16 January 2019

Embracing for the disruptive impact of industrial revolution 4.0 in accounting

by Wendy Chang

As the business world evolves in the Industrial Revolution 4.0 (IR4.0), the workplace can be expected to continue to be more volatile, uncertain, complex and ambiguous (VUCA). In his book The Fourth Industrial Revolution published in 2016, Founder and Executive Chairman of the World Economic Forum (WEF) Professor Klaus Schwab described this fourth revolution as characterised by advances in technology which fuses physical, digital and biological worlds.

Emerging from Germany in the first decade of the new millennium, the advances in automation, artificial intelligence (AI) and cloud technology have continually disrupted every industry in every country. By 2020, automation and artificial intelligence innovations are expected to displace humans in some five million jobs with repetitive, easy and tedious tasks.

This finding by the WEF is based on a survey of senior human resources officers and top strategy executives from companies across nine broad industry categories in 15 of the world’s largest economies including Australia, Brazil, China, France, Germany, India, Italy, Japan, Mexico, South Africa, Turkey, the United Kingdom and the United States, as well as the ASEAN and Gulf Corporation Council (GCC) groups. Together, they account for 65% of the global workforce.

Based on forecasts from human resources and current employment data in 2016, the WEF further reported that the ASEAN employment outlook will continue to be positive for the next few years. In the region, it is expected that about three jobs will be gained for every job lost.

However, the IR4.0 is borderless. It is only a matter of time when its disruptive impact will be felt regardless of the industry or geographical location of a workplace.

In June 2017, the Bloomberg Businessweek reported the best paid and most vulnerable occupation to the disruption of the IR4.0 is in accounting. This conclusion comes from numerous studies conducted in the United States, the United Kingdom and Europe.
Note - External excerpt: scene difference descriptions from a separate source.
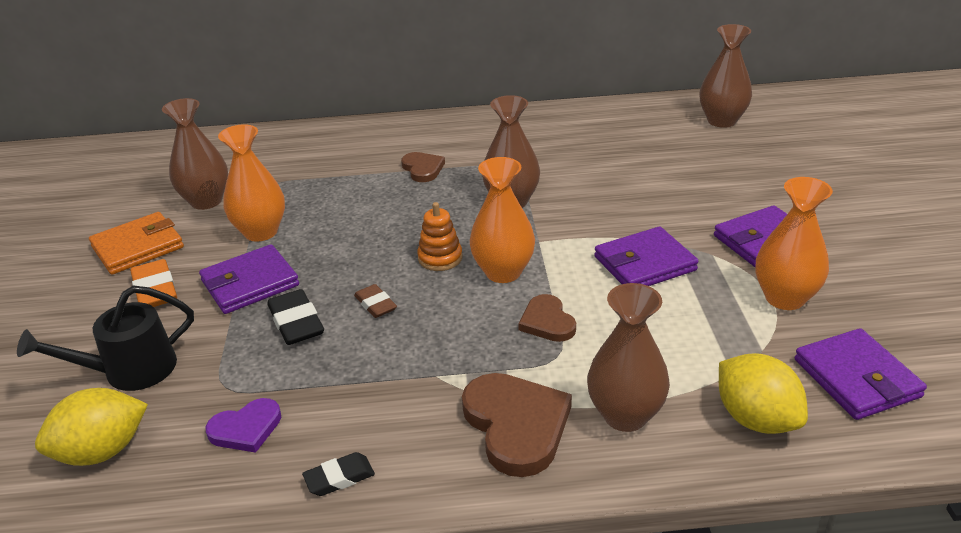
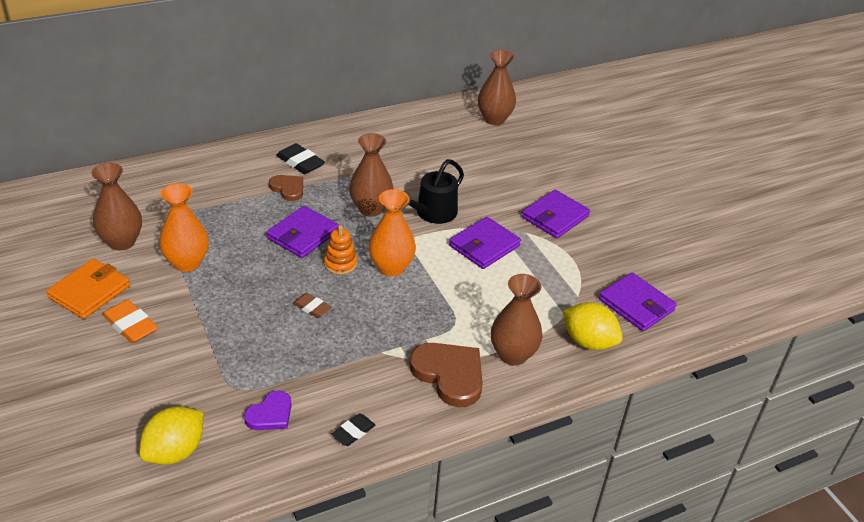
camera: 25 degrees left, 5 degrees up
black watering can [17,286,194,391] -> black watering can moved to [403,159,464,224]
purple wallet [199,244,299,314] -> purple wallet moved to [266,206,339,258]
black eraser [268,289,324,345] -> black eraser moved to [276,143,325,174]
brown heart [518,294,576,342] -> none
orange vase [755,177,833,310] -> none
Many more book-keepers and low-level accountants whose main daily tasks are recording business transactions for accounting entities can expect to lose their jobs in the coming decade because of automation. IR4.0 challenges the accounting profession. Yet within the revolution, there are opportunities for those prepared to embrace them.
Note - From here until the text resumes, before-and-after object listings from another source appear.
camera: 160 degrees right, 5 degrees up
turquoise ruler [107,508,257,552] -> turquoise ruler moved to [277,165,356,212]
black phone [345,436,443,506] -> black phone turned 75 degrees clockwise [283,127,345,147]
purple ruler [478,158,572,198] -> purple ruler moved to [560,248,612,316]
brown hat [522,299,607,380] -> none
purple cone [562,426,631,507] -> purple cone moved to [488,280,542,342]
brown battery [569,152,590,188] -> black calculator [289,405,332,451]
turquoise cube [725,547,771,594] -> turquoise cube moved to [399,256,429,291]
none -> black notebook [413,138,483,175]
Michio Kaku, an American futurist and theoretical physicist, predicted in 2013 that non-repetitive jobs which require a high level of pattern recognition will thrive. In another report, The Future of Jobs published in September 2018, the WEF supported his view.

Those considering a qualification in accounting should expect future careers that involve analysis, complex problem solving and critical thinking as well as coordination with or management of people to provide innovative solutions in different and changing business environments.

These skills require pattern recognition, emotional intelligence, cognitive flexibility, judgement and decision-making that are currently beyond AI. Thus, AI is unlikely to replace accountants with adaptability and business acumen in different social and economic environments.

Believing that the human ability to adapt quickly and be resilient to change or unfamiliarity is essential to thrive in a VUCA environment, Swinburne continuously reviews its academic programmes to develop and produce future-ready and adaptive graduates. In addition to equipping students with technical knowledge, training their minds to think is very much a part of university education.

Swinburne’s accounting curriculum emphasises on providing students opportunities during their undergraduate years to develop non-technical skills, especially competence in high order thinking skills for application beyond the campus.

Business decision-making tools are introduced from the first year to facilitate students’ learning of analysis and interpretation of financial information together with non-financial information from the real world.

The curriculum is also introducing cloud accounting so that learners will be comfortable with new digital connectivity as well as managing and sharing of real-time accounting information over web-based platforms. In cloud accounting, the business transactions of an accounting entity will still be recorded in compliance with generally accepted accounting principles and accounting standards but over the internet so that storage and access of the data will be from a remote server external to the entity.

A major concern in using cloud accounting is the security over business records and sensitive personal data kept in remote servers. However, remote servers have robust security protocols that mitigate hacking. Cloud accounting software also allows configurations to limit access to information by different users.

With a reliable internet connection, cloud accounting can offer lower operating costs and faster implementation with automatic upgrades of the cloud accounting software. It can enable decision-making that is more efficient and timely because information can be accessed anytime and anywhere by multiple users at different physical locations, using mobile devices over the internet.

Technological change will continually evolve in our lives. Its disruptive impact as part of IR4.0 cannot be ignored. We can only embrace the change and learn to tap into emerging opportunities to bring about advantageous economic impact for the society.